Carlos Drummond de Andrade: Los rostros inmóviles
28 de agosto de 2012
A Otto Maria Carpeaux
Padre muerto, enamorada muerta.
Tía muerta, hermano nacido muerto.
Primos muertos, amigo muerto.
Abuelo muerto, madre muerta
(manos blancas, retrato siempre inclinado en la pared,
mota de polvo en los ojos).
Conocidos muertos, profesora muerta.
Enemigo muerto.
Novia muerta, amigas muertas.
Jefe de tren muerto, pasajero muerto.
Irreconocible cuerpo muerto: ¿será hombre? ¿animal?
Perro muerto, pajarito muerto.
Rosal muerto, naranjos muertos.
Aire muerto, ensenada muerta.
Esperanza, paciencia, ojos, sueño, mover de mano: muertos.
Hombre muerto. Luces encendidas.
Trabaja de noche, como si estuviera vivo.
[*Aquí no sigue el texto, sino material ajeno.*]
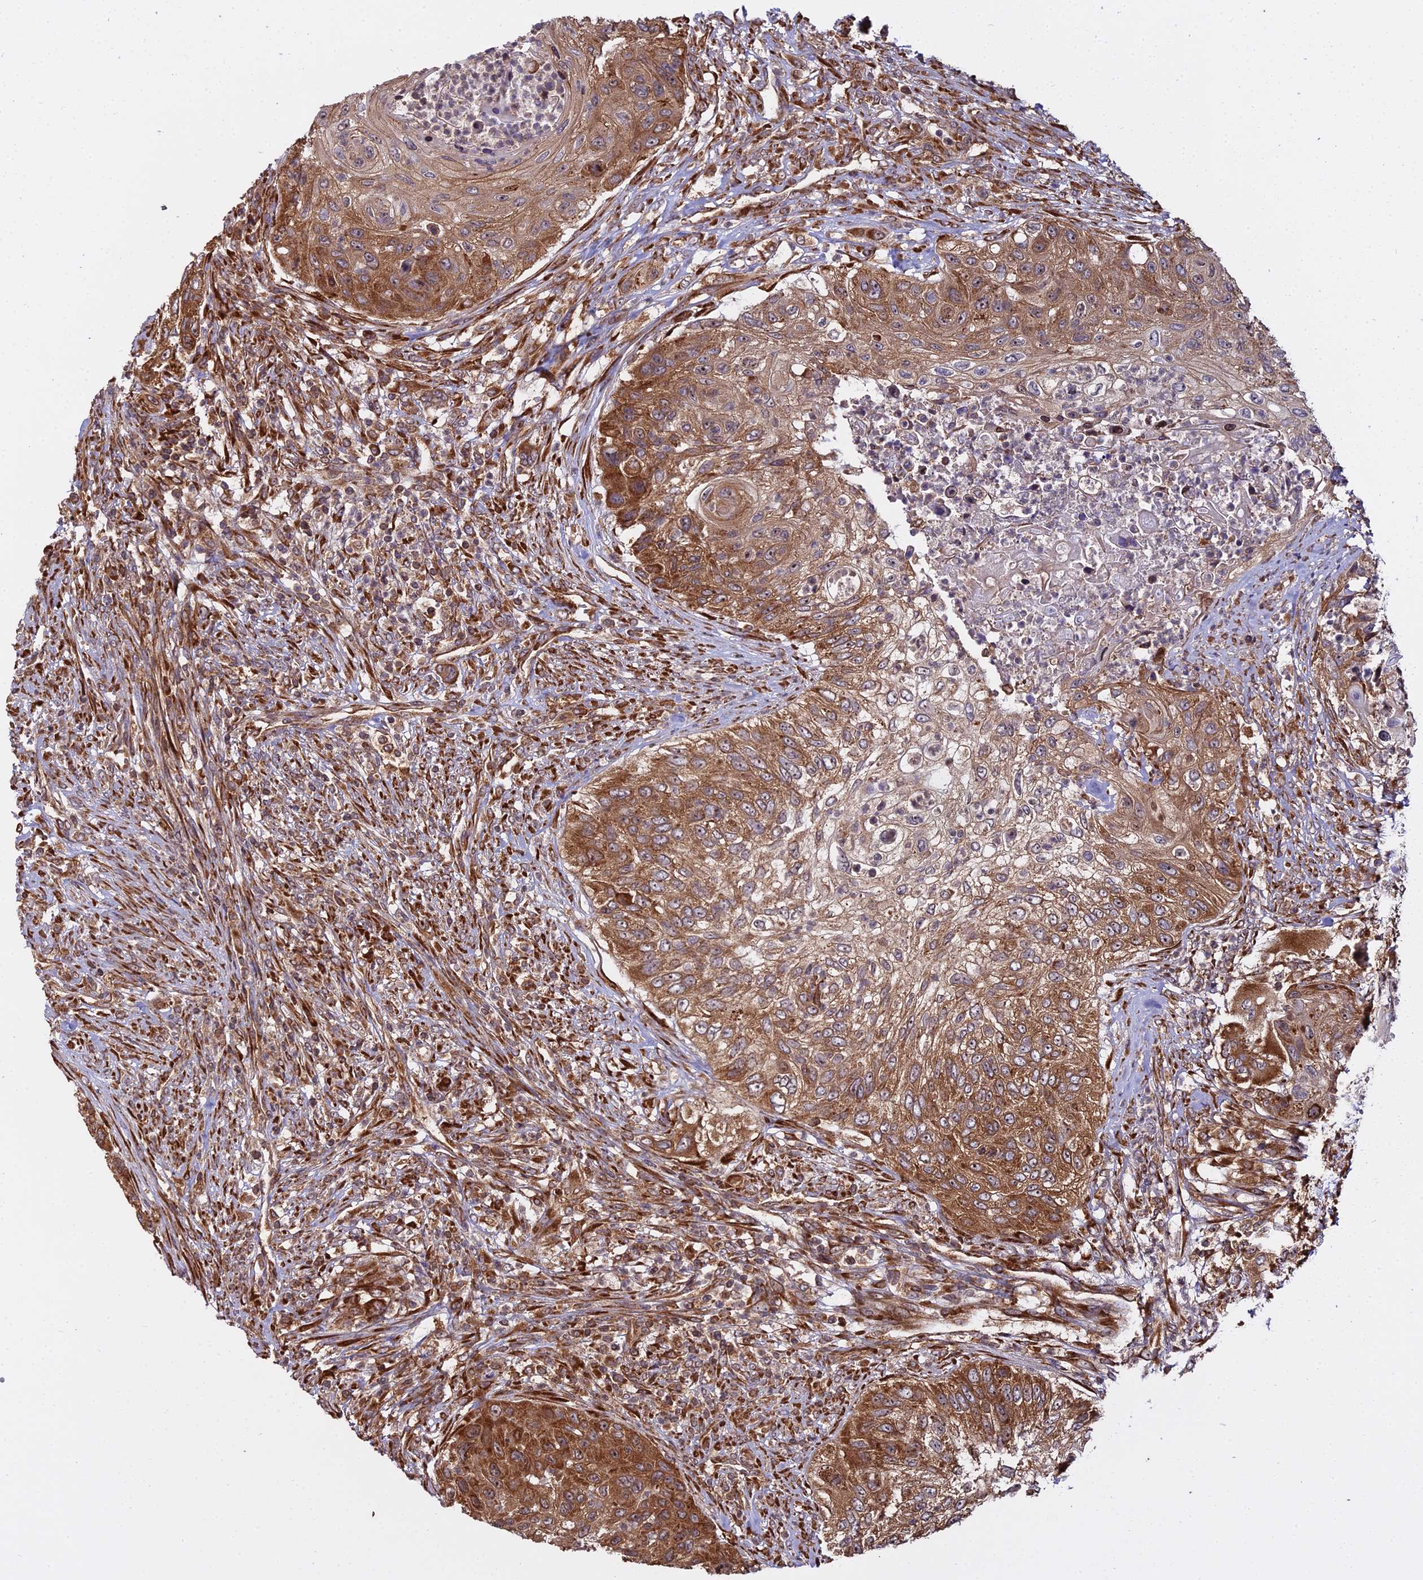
{"staining": {"intensity": "strong", "quantity": "25%-75%", "location": "cytoplasmic/membranous,nuclear"}, "tissue": "urothelial cancer", "cell_type": "Tumor cells", "image_type": "cancer", "snomed": [{"axis": "morphology", "description": "Urothelial carcinoma, High grade"}, {"axis": "topography", "description": "Urinary bladder"}], "caption": "Immunohistochemical staining of human urothelial cancer shows high levels of strong cytoplasmic/membranous and nuclear expression in about 25%-75% of tumor cells.", "gene": "RPL26", "patient": {"sex": "female", "age": 60}}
¡Buen día! Está más fuerte (como si estuviera vivo).
Muerto sin noticia, muerto secreto.
Sabe imitar el hambre, y cómo finge amor.
Y cómo insiste en andar, y qué bien anda.
Podía cortar casas, entra por la puerta.
Su mano pálida dice adiós a Rusia.
El tiempo entra en él y sale sin cuenta.
Los muertos pasan rápidos, no se puede tocarlos.
Apenas uno se despide, otro llama tu atención.
Desperté y vi la ciudad:
eran muertos mecánicos,
eran casas de muertos,
olas desfallecidas,
pecho exhausto oliendo a lirios,
pies amarrados.
Dormí y fui a la ciudad:
todo se quemaba,
estallar de bambúes,
boca seca, después crispada.
Soñé y vuelvo a la ciudad.
Ya no era la ciudad.
Estaban todos muertos, el corregidor general verificaba
etiquetas en los cadáveres.
El propio corregidor había muerto hace años, pero su mano
continuaba implacable.
El mal olor zumbaba en todo.
Desde esta balaustrada sin parapeto contemplo los dos crepúsculos.
Contemplo mi vida huyendo a paso de lobo, quiero detenerla,
¿seré
mordido?
Miro mis pies, cómo crecieron, moscas circulan entre ellos.
Miro todo y hago la cuenta, nada sobró, estoy pobre, pobre,
pobre,
pero no puedo entrar en la rueda,
no puedo quedarme solo,
a todos besaré en la testa,
flores húmedas esparciré,
después... no hay después ni antes.
Frío hay por todas partes,
y un frío central, más blanco aún.
Más frío aún...
Una blancura que paga bien nuestras antiguas cóleras y amarguras.
Sentirme tan claro entre vosotros,
besaros y ningún polvo en boca o rostro.
Paz de árboles delicados,
de montes fragilísimos allá abajo,
de orillas tímidas, de gestos que ya no pueden irritar,
dulce paz sin ojos, en lo oscuro, en el aire.
Dulce paz en mí,
en mi familia que vino de brumas sin corte de sol
y por vías subterráneas regresa a sus islas,
en mi calle, en mi tiempo —al final— conciliado,
en mi ciudad natal, en mi cuarto alquilado,
en mi vida, en la vida de todos,
en la suave y profunda muerte de mí y de todos.